Tuesday, June 12, 2012

Making Banks Boring

Bloomberg has an editorial arguing that making banks boring won't prevent a crisis; only increasing bank capital will do so.
To the extent that its big point is that banks will suffer during an economic downturn and the only protection against that is more capital (or insurance, including from the government), it's hard to disagree.  But what this editorial misses is that 2008 wasn't just some periodic economic downturn that occured for reasons beyond our comprehension or control, like El Niño and La Niña weather patterns.  Instead, the 2008 financial crisis was made by the banks themselves. The 2008 financial crisis was the inevitable result of the financial services' industry's behavior in the 2000s.  And that's why we have to make banking boring. Boring banks might be hurt by economic crises, but they don't make them. We cannot prevent every economic downturn, but there's no reason we should suffer the preventable ones. 
So how is boring banking a solution? It matters for two reasons, one widely understood, and the second entirely overlooked.

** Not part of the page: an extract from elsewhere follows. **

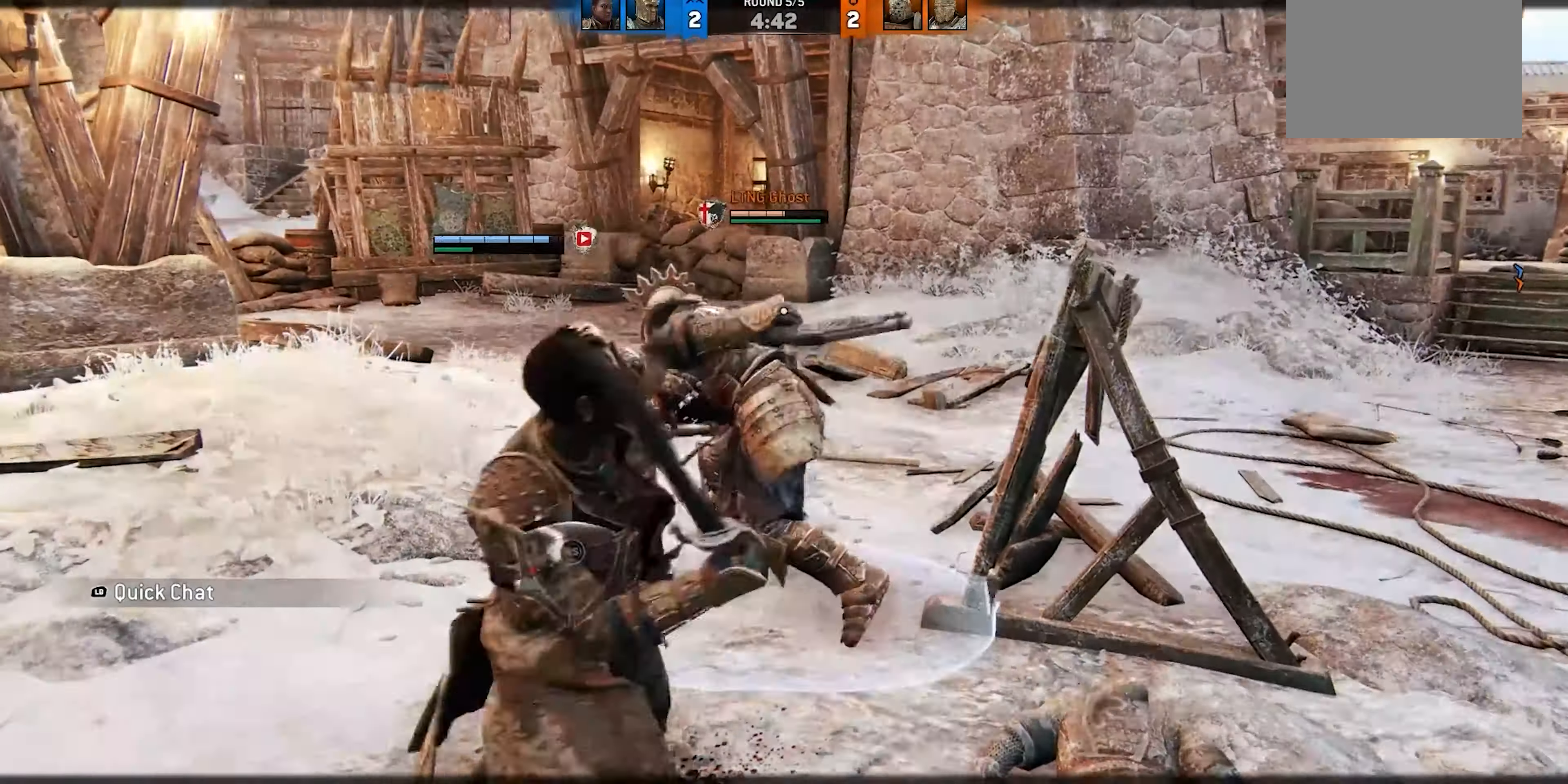
{"dt_ms": 1000, "buttons": [], "left_stick": "up", "right_stick": "center", "events": [[316, "right_stick", "center"], [450, "right_stick", "up"], [633, "X", "down"], [666, "right_stick", "center"], [683, "X", "up"], [850, "B", "down"], [850, "X", "down"], [983, "B", "up"], [1000, "X", "up"]]}
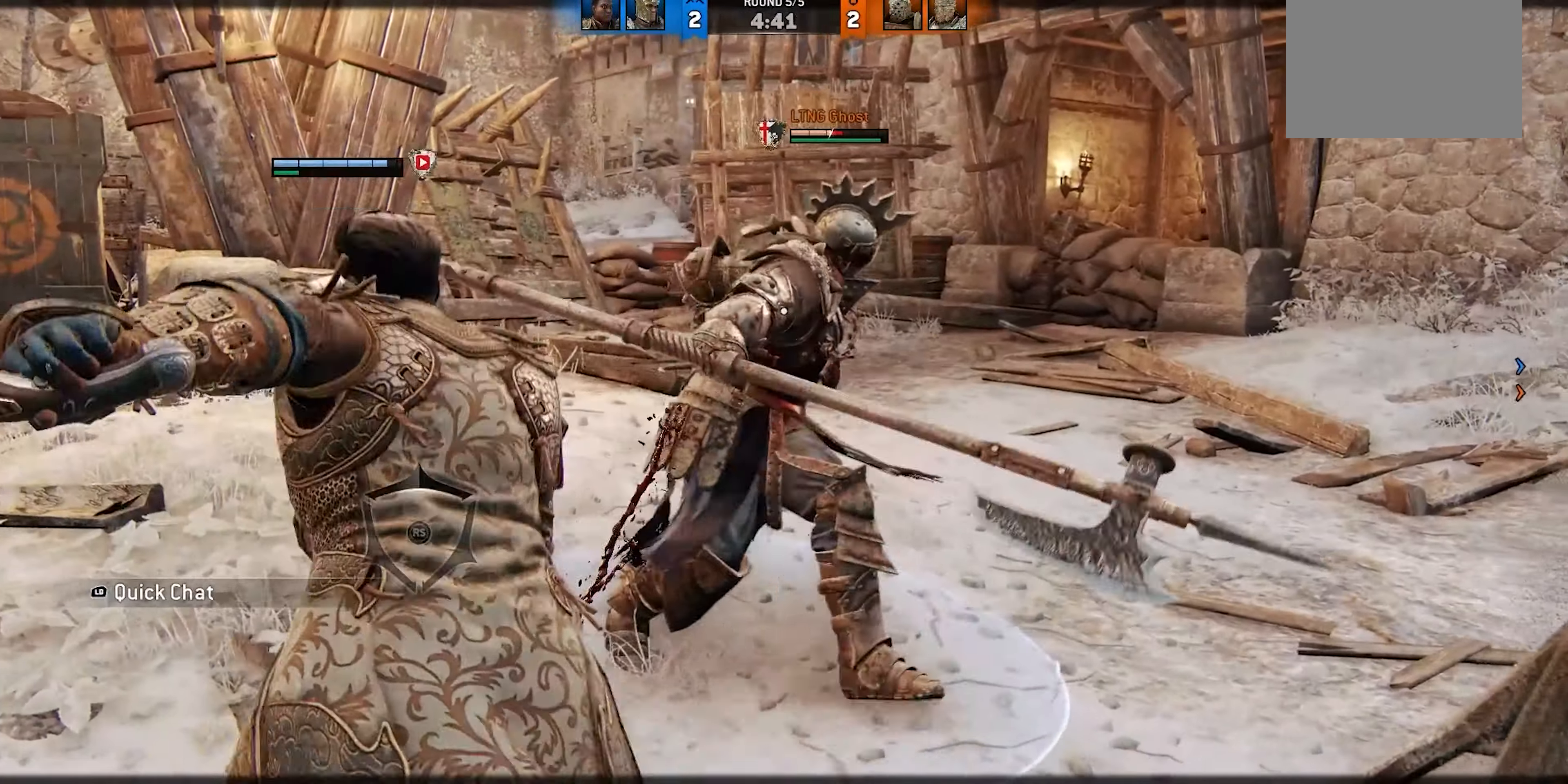
{"dt_ms": 500, "buttons": [], "left_stick": "right", "right_stick": "center", "events": [[233, "left_stick", "up-right"], [250, "X", "down"], [316, "X", "up"], [383, "left_stick", "right"]]}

First, boring banking does a reasonably good job of aligning risks and rewards for the parties actually making loans, and this helps control against asset price bubble. Boring banking, in its simplest, most stripped down form means that banks make loans and hold them on their balance sheets. (There are problems that can stem from this, namely from the asset-liability duration mismatch, but that's another issue, and the other banking crises cited by Bloomberg didn't pose systemic threats like 2008.)  The primary reason that the banks ran into trouble in 2008 was not because they were making bad loans that they held on portfolio. Instead, they made bad loans because they knew those loans would be securitized. The problem was that the banks then went and bought into those very same securitizations, which they then used as collateral for their short-term borrowings (such as repo), making them intensely exposed to the performance of their MBS.